I recently had the opportunity to provide some training and facilitation for Education Service Center Region XI in Fort Worth, Texas for their Administrator Mentoring Program. An outstanding group of retired administrators have been selected to provide support to:
Aspiring Administrators– potential administrators
First Year Administrators– who are required to be in an induction program with a mentor
Growing Administrators – those developing into strong instructional leaders
Veteran Administrators– those who may be moving from campus to central office positions
We identified how to use a backward process beginning with a definition of student achievement, then identifying student behaviors that would generate the desired student achievement and the teacher behaviors most likely to promote the desired student behaviors. This work provides the observation “look for”s for administrative walkthroughs and classroom observations.
This backward process is for planning. When it comes to implementation, action begins with the leadership. Therefore the questioning sequence an administrator coach might use is:
What patterns have emerged from your walkthrough observations?
How has your behavior changed since identifying those patterns?
Increased student achievement begins in the behavior of leaders.
We also identified the important role of staff collegiality in creating student achievement. That means that administrators need to create and support collegiality.

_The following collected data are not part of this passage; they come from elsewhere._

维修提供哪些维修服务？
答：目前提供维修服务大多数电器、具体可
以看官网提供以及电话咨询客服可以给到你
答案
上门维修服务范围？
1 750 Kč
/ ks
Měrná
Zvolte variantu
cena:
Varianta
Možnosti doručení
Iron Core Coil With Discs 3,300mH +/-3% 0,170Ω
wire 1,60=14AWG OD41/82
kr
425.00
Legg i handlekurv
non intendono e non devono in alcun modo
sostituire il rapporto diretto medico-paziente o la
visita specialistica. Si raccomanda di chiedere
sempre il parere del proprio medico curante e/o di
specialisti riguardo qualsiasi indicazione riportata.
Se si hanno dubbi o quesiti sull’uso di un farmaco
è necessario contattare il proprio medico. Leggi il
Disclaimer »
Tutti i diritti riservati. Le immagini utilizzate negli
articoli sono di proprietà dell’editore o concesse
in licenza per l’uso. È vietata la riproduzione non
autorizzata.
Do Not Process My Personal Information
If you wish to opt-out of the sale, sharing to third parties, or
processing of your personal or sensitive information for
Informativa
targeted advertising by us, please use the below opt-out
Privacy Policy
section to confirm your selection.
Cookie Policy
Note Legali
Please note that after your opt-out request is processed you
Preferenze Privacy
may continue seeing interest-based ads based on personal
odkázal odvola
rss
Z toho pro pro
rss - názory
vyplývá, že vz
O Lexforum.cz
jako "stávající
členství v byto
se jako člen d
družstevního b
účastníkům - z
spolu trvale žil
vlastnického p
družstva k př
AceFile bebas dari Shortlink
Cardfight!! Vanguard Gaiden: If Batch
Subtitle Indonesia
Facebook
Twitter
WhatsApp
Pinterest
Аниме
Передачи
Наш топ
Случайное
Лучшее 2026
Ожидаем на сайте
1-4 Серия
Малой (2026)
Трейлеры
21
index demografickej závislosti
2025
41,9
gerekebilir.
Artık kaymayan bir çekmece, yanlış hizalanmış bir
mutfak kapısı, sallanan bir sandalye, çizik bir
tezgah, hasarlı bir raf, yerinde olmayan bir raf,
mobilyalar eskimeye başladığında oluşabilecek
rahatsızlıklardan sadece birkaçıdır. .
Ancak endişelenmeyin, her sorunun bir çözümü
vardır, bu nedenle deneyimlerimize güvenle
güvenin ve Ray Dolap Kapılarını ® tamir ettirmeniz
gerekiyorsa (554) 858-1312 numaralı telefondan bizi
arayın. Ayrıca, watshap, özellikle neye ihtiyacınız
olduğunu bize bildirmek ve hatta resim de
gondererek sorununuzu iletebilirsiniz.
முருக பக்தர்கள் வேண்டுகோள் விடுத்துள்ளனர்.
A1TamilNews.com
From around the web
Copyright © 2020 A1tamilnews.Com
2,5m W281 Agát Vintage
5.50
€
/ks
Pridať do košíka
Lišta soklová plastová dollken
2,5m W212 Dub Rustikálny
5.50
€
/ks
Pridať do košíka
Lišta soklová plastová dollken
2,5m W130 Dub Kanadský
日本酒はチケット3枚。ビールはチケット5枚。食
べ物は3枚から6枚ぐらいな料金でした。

In The School Leader’s Guide to Learner-Centered Education: From Complexity to Simplicity, authors Barbara L. McCombs and Lynda Miller state:
Collegiality and ongoing dialogue are critical to ensure that changes are thought of in context of their interrelationships with each other and the shared vision. In addition, data collection and analysis, continual staff development and learning, and reflection are necessary components of continuous improvement.(pg25)
Mentors can help administrators identify what leadership behaviors would be required to get the necessary staff behaviors.
McCombs and Miller also point to the work of Margaret Wheatley:
….leaders need freedom to make intelligent decisions based on how well they understand the situation rather than how well they understand the policies and procedures. They need to trust that people will invent their own solutions and to expect and value the unique solutions that emerge. Compliance to one-size-fits all will no longer serve our global and local needs. Leaders need to know that they can rely on human creativity, compassion, caring, potential, and self organizing capacities. (pg 26)
Wow! That kind of leadership needs mentoring and coaching to support the kind of continual reflection and assessment that would model what the leader sought from his/her faculty.
The following diagram is one that I created after reading A Simpler Way by Wheatly and Kellner-Rogers. It illustrates the interconnection of three key elements in an organization:
The flow of information– How do we organize for information to flow throughout the system.. working for everyone to know everything.. grade to grade….department to department…school to home to school…student to teacher to leadership, etc.
Rich and diverse relationships– How do we organize for the development of relationships? How do we use staff development and faculty meeting for building relationships? Do we communicate the importance of relationships in classrooms and learning?
Common vision– How do we organize so that conversations where we connect with each other around common beliefs and the desired future continually occur?
“The work of educational leaders is to encourage local experiments, to watch for and nourish supportive beliefs and dynamics, and to sponsor faculty and staff to connect with all the kindred spirits now working in isolation. This is how we intentionally work with emergence to create the future we desire.”
How Large-Scale Change Really Happens – Working With Emergence
Margaret Wheatley Ed.D. and Deborah Frieze ©2006 The School Administrator Spring 2007
The Pay Off-When our organization has information flow, rich and diverse relationships around common vision, the pay off is creativity People create solutions and improvements. This is what we want from Professional Learning Communities…student achievement!